第24章 月下の檻
すぐそこにいるのに、帰るなんてことできない。
でも私が藍染についたら尸魂界はどうなる?
一番隊の皆に、護廷十三隊のみんなにも迷惑かける。
浦原さん、どんな顔するかな……
「友を想う涙、己の無力を感じる涙……美しいよ」
もういっそ
選択肢なんて寄越さないで欲しかった。
「問わせてもらおう。君はこうなることを少なからず予想できたはずだ。何故ウルキオラと共に来た?流魂街や現世の人間が人質になったからか?…それもあるだろう。
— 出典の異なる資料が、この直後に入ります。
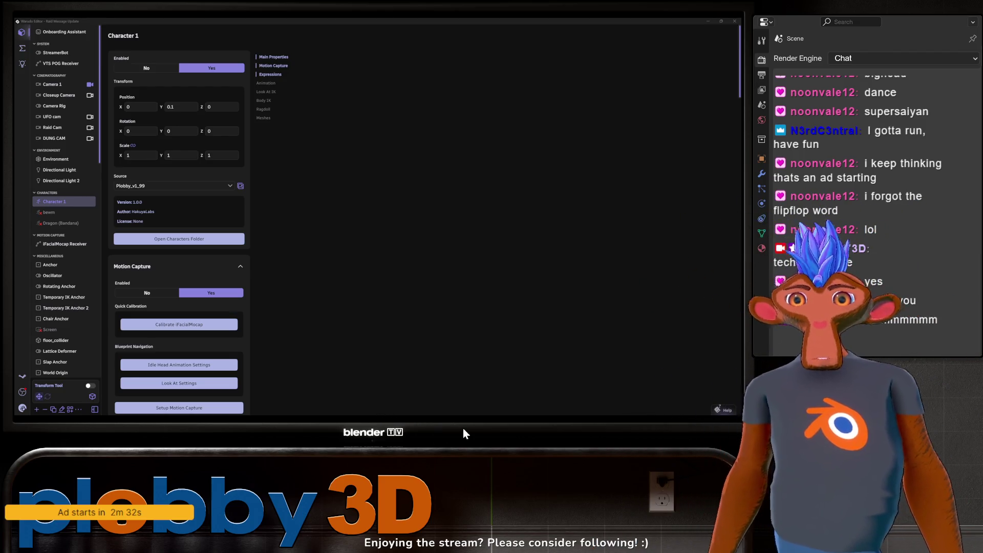
click(90, 385)
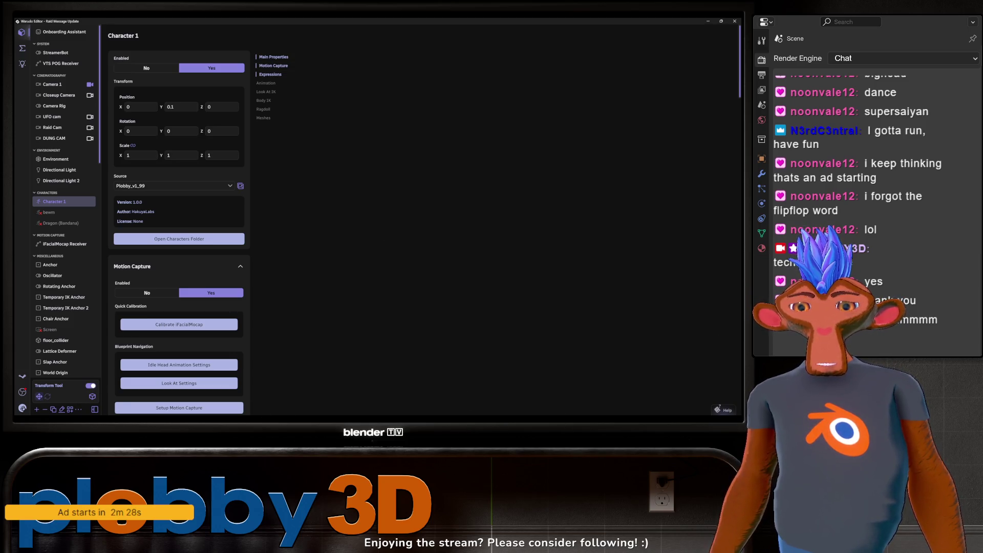
mouse_move(722, 532)
mouse_down()
mouse_move(792, 278)
mouse_move(781, 429)
mouse_move(688, 417)
mouse_up()
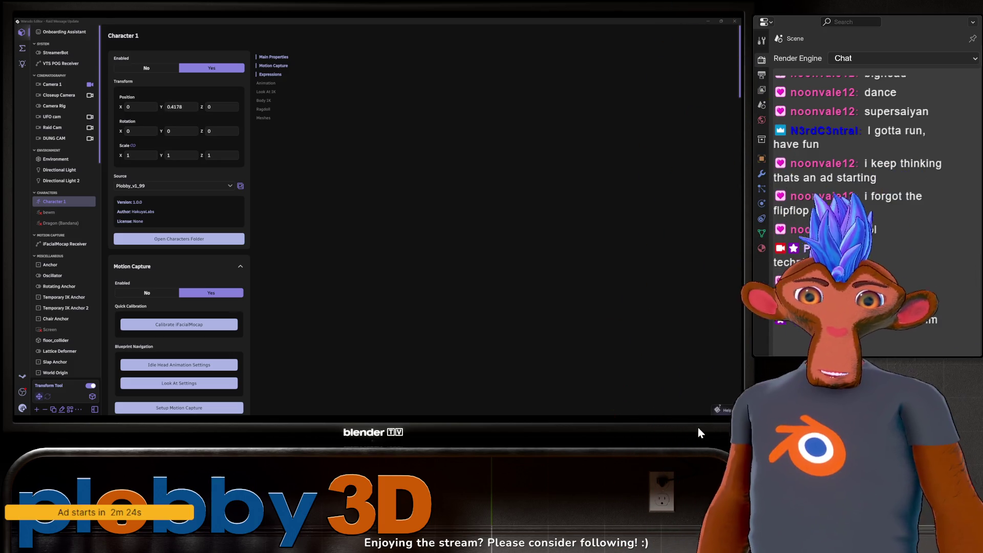
key(Escape)
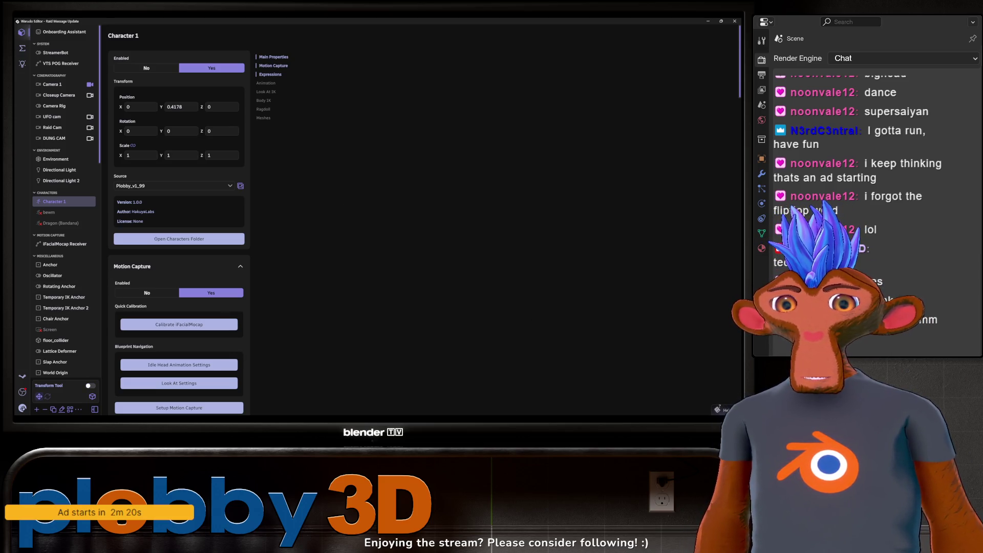
key(alt+Tab)
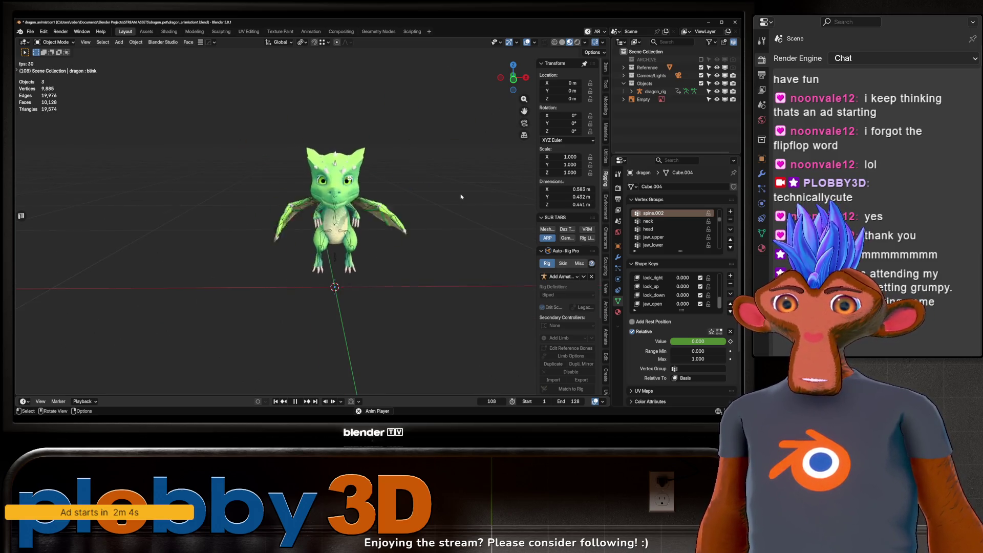
mouse_move(286, 230)
middle_down()
mouse_move(245, 225)
mouse_move(358, 225)
middle_up()
scroll(358, 225, up, 5)
scroll(250, 157, down, 5)
mouse_move(249, 157)
middle_down()
mouse_move(240, 154)
mouse_move(256, 205)
mouse_move(245, 222)
mouse_move(300, 199)
mouse_move(370, 200)
middle_up()
scroll(267, 189, up, 3)
scroll(245, 221, up, 2)
scroll(245, 222, down, 2)
scroll(245, 222, up, 2)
しかし、君の力があれば争うことは出来たはずだ。君がここに来た理由は一重に、井上織姫を想ってのことだろう。井上織姫にとりわけ特別な情があるかは知らないが君はそういう性分だ」
藍染は近づいてきた
「孤独な者に寄り添いたい、苦しんでる者に手を差し伸べたい。」
「そんな…立派じゃない……」
「しかし実際に井上織姫のことを想って己の欲と葛藤している。このすぐに潰れてしまいそうな胸で。悪いが君の事は君が生まれる前から知っている。君のことは君よりも知っているんだ。」
鼓動が早くなる。
藍染の言葉ひとつひとつが染みていく。
丸出しの神経に矢が貫通していくような痛さがある。
「…………」
扉を隔てた向こう側に織姫さんはいる。
織姫さんを置いて現世に帰れない。
堪えていた涙が溢れてしまった。